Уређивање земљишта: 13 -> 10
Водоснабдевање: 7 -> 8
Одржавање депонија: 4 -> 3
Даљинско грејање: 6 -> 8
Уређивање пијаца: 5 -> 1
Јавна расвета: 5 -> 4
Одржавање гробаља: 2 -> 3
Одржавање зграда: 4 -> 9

==============================

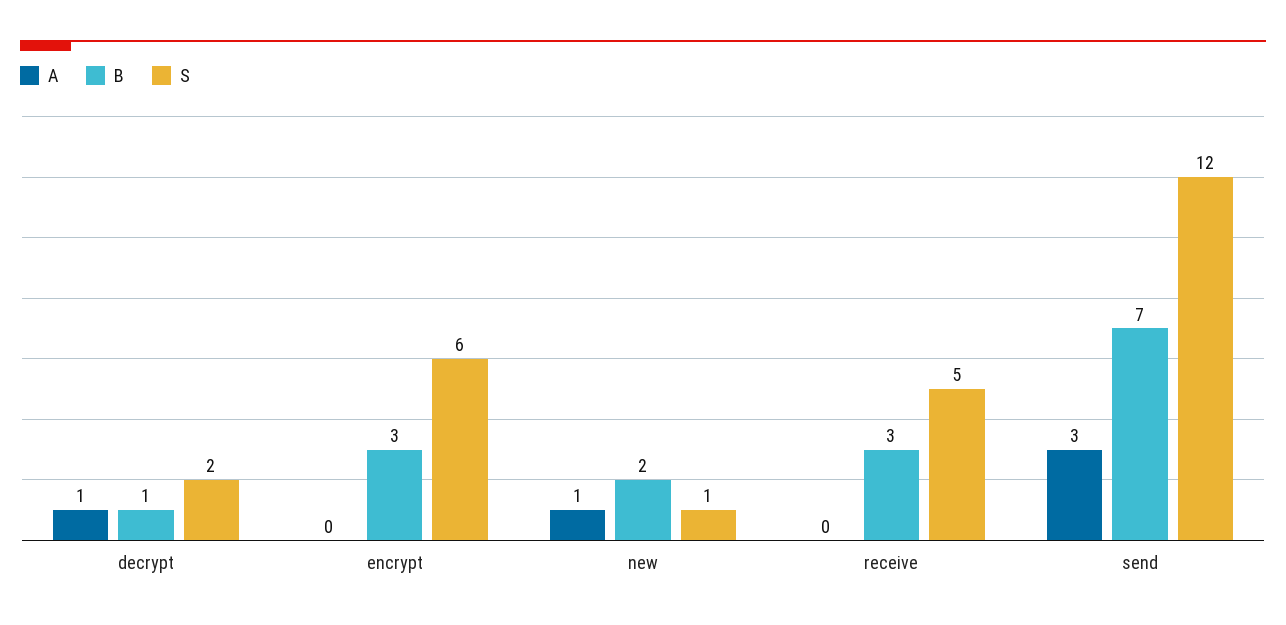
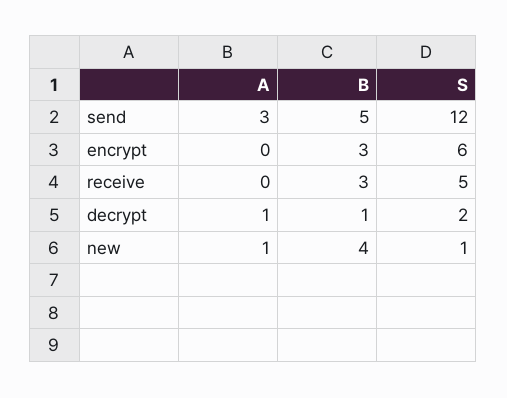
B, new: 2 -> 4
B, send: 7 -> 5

==============================

◆ Activity
What is the number of lines in the listing above that hold "Одржавање"? Respond with that number and nothing else.

◆ Answer to the problem
3